El Poliedro

Tacho Rufino

¿Resistirse al Metaverso?

Facebook, Instagram y Whatsapp surgieron de la trivialidad, y emergen como grandes titiriteros de un nuevo mundo, virtual

Facebook es una red social. Un lugar virtual, adjetivo que, según la Real Academia Española (RAE), es algo “que sólo existe de forma aparente y no real”. Pero qué va, Facebook es una realidad como la copa de un pino: realidad, también según la propia RAE, es “existencia efectiva de algo (…) lo que ocurre verdaderamente (…) o tiene valor práctico, en contraposición a lo fantástico e ilusorio”. Que existe Facebook o Instagram o WhatsApp –las tres son plataformas de la misma empresa– es indudable, tanto por el tiempo que dedicamos en nuestros días y horas a interactuar con otros en ellas, como por el rotundo hecho de que más de la mitad de la población del planeta se ha congregado en ellas por su propio pie, de esa forma gratuita con que las cosas acaban siendo adictivas. Y, sin ser irreales, las redes ofrecen a la vez un mundo paralelo, fantástico, donde uno puede ser su un alter ego y su yo soñado. Que tiene “valor práctico”, quién puede ponerlo en duda. Práctico y ubérrimo. Millones de millones; de gente, y de dólares.

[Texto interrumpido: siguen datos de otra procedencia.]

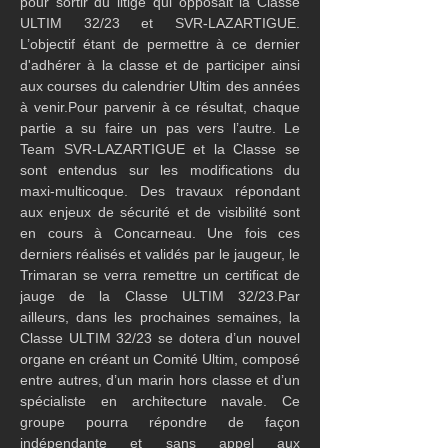
pour sortir du litige qui opposait la Classe 
ULTIM 32/23 et SVR-LAZARTIGUE. 
L’objectif étant de permettre à ce dernier 
d'adhérer à la classe et de participer ainsi 
aux courses du calendrier Ultim des années 
à venir.Pour parvenir à ce résultat, chaque 
partie a su faire un pas vers l’autre. Le 
Team SVR-LAZARTIGUE et la Classe se 
sont entendus sur les modifications du 
maxi-multicoque. Des travaux répondant 
aux enjeux de sécurité et de visibilité sont 
en cours à Concarneau. Une fois ces 
derniers réalisés et validés par le jaugeur, le 
Trimaran se verra remettre un certificat de 
jauge de la Classe ULTIM 32/23.Par 
ailleurs, dans les prochaines semaines, la 
Classe ULTIM 32/23 se dotera d’un nouvel 
organe en créant un Comité Ultim, composé 
entre autres, d’un marin hors classe et d’un 
spécialiste en architecture navale. Ce 
groupe pourra répondre de façon 
indépendante et sans appel aux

La corporación con sede en Menlo Park, California, fue fundada en Harvard por Mark Zuckerberg y otros compañeros de facultad en 2004. Hoy se llama Meta, un prefijo griego que significa “que abarca” y “que trasciende”. Y sí, Facebook, Instagram y WhatsApp abarcan, y cómo, y trascienden a las personas adscritas a ellas; las aglomera más allá de sus propias realidades como ‘humanos’, o sea, seres vivos con sofisticadas necesidades sociales: relacionarse, dejarse ver, promoverse, compartir instantáneas idealizadas de viajes, ligar, aparentar, comprar, vender, hacer pandilla ideológica, estafar. Todo eso, a tiro de teclado, de forma remota e íntima: oh paradoja. En un mundo empequeñecido, aunque multiplicado e hiperconectado, las redes sociales son un negocio: de qué si no. Facebook es la séptima empresa del mundo en valor, y su rentabilidad proviene de la mansedumbre de sus usuarios. Son los datos, los ‘big data’, estúpido. Las redes, también por definición, son estructuras destinadas a atrapar. Una vez atrapados, los jilgueros o los atunes pían y nadan... con una merma de libertad. No haberte metido en nada, diría un séneca. El teléfono inteligente sabe de qué vas tú, y te pastorea comercialmente, te ofrece lo que parece que quieres, conoce tus gustos. 

En octubre del año pasado, un apagón de estas redes sociales causó horror, terror y pavor en la cotidianidad de sus más de 2.000 millones de usuarios. Un gran bocado de realidad. Anteriormente, la compañía fue acusada de haber suministrado detalles privados –¿lo son, si uno los comparte con agrado?– de millones de personas a Cambridge Analytica, una empresa de ‘minería de datos’ y de estrategia electoral que es sospechosa de haber aupado en buena medida a Donald Trump a la presidencia de Estados Unidos en 2016 (Cambridge Analytica desapareció poco después). Mark Zuckerberg ha anunciado que su empresa pasa a llamarse precisamente Meta. Un nuevo mundo, al que resulta ingenuo llamar virtual. En él podremos vivir otras vidas, que no dejan de ser las nuestras, y que nos ofrecerá infinitos servicios: reuniones de trabajo o estudio, diversión con videojuegos –una clave inesperada de una revolución social–, clases, consultas profesionales y médicas; inversiones y compras, relaciones sentimentales. Lo que usted pueda imaginar y desear.

Resistirse al Metaverso –“más allá del universo”, ahí es nada– que viene sin remisión con Meta está entre lo rebelde y lo anticuado: lo revolucionario hoy es la resistencia a internet, el afán de gozar de criterio propio y de intimidad. “En Nueva York [Silicon Valley] no hay más que un millón de herreros forjando cadenas para los niños que han de venir”. Es un verso de Lorca. Nos vemos en el ciberespacio, gente.